Problem to work on: The data below calls for an exact copy.

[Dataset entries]
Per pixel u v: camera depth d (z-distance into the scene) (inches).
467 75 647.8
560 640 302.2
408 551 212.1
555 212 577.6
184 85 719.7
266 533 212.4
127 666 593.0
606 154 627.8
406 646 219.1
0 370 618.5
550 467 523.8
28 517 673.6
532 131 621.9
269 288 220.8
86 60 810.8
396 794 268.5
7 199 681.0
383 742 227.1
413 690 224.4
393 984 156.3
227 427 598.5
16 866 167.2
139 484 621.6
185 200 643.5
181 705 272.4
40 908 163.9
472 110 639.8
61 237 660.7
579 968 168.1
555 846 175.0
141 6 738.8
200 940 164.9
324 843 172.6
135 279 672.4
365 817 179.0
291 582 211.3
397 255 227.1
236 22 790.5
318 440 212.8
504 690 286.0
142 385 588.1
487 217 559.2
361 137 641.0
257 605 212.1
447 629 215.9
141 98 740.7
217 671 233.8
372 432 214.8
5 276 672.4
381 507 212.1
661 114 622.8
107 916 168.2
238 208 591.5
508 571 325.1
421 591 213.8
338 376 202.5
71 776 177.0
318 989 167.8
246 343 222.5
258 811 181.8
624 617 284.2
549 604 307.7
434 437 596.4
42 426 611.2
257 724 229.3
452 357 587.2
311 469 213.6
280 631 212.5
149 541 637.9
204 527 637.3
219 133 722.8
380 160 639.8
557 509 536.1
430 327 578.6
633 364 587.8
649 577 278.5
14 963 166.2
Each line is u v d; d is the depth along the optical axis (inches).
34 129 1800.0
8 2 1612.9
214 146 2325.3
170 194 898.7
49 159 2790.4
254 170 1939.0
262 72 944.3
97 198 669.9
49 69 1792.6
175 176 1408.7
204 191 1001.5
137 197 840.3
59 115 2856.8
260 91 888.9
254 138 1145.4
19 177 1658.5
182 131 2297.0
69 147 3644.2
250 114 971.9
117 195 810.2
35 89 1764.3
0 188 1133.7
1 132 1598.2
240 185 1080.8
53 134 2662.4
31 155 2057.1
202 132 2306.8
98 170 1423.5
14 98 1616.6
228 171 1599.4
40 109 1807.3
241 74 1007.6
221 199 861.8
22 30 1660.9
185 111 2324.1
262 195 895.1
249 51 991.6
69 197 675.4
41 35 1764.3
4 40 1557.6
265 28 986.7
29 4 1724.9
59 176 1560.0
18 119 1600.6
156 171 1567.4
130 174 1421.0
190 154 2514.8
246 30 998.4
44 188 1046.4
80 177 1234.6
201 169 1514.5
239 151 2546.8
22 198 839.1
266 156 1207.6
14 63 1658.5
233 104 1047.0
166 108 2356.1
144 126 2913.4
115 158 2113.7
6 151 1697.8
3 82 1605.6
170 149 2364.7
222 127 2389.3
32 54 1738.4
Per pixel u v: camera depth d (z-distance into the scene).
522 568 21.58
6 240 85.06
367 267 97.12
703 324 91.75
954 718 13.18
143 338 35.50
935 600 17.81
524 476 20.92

Output for this task:
Per pixel u v: camera depth d (z-distance into the scene) (inches).
467 75 647.8
560 640 302.2
408 551 212.1
555 212 577.6
184 85 719.7
266 533 212.4
127 666 593.0
606 154 627.8
406 646 219.1
0 370 618.5
550 467 523.8
28 517 673.6
532 131 621.9
269 288 220.8
86 60 810.8
396 794 268.5
7 199 681.0
383 742 227.1
413 690 224.4
393 984 156.3
227 427 598.5
16 866 167.2
139 484 621.6
185 200 643.5
181 705 272.4
40 908 163.9
472 110 639.8
61 237 660.7
579 968 168.1
555 846 175.0
141 6 738.8
200 940 164.9
324 843 172.6
135 279 672.4
365 817 179.0
291 582 211.3
397 255 227.1
236 22 790.5
318 440 212.8
504 690 286.0
142 385 588.1
487 217 559.2
361 137 641.0
257 605 212.1
447 629 215.9
141 98 740.7
217 671 233.8
372 432 214.8
5 276 672.4
381 507 212.1
661 114 622.8
107 916 168.2
238 208 591.5
508 571 325.1
421 591 213.8
338 376 202.5
71 776 177.0
318 989 167.8
246 343 222.5
258 811 181.8
624 617 284.2
549 604 307.7
434 437 596.4
42 426 611.2
257 724 229.3
452 357 587.2
311 469 213.6
280 631 212.5
149 541 637.9
204 527 637.3
219 133 722.8
380 160 639.8
557 509 536.1
430 327 578.6
633 364 587.8
649 577 278.5
14 963 166.2
Each line is u v d; d is the depth along the optical axis (inches).
34 129 1800.0
8 2 1612.9
214 146 2325.3
170 194 898.7
49 159 2790.4
254 170 1939.0
262 72 944.3
97 198 669.9
49 69 1792.6
175 176 1408.7
204 191 1001.5
137 197 840.3
59 115 2856.8
260 91 888.9
254 138 1145.4
19 177 1658.5
182 131 2297.0
69 147 3644.2
250 114 971.9
117 195 810.2
35 89 1764.3
0 188 1133.7
1 132 1598.2
240 185 1080.8
53 134 2662.4
31 155 2057.1
202 132 2306.8
98 170 1423.5
14 98 1616.6
228 171 1599.4
40 109 1807.3
241 74 1007.6
221 199 861.8
22 30 1660.9
185 111 2324.1
262 195 895.1
249 51 991.6
69 197 675.4
41 35 1764.3
4 40 1557.6
265 28 986.7
29 4 1724.9
59 176 1560.0
18 119 1600.6
156 171 1567.4
130 174 1421.0
190 154 2514.8
246 30 998.4
44 188 1046.4
80 177 1234.6
201 169 1514.5
239 151 2546.8
22 198 839.1
266 156 1207.6
14 63 1658.5
233 104 1047.0
166 108 2356.1
144 126 2913.4
115 158 2113.7
6 151 1697.8
3 82 1605.6
170 149 2364.7
222 127 2389.3
32 54 1738.4
Per pixel u v: camera depth d (z-distance into the scene).
522 568 21.58
6 240 85.06
367 267 97.12
703 324 91.75
954 718 13.18
143 338 35.50
935 600 17.81
524 476 20.92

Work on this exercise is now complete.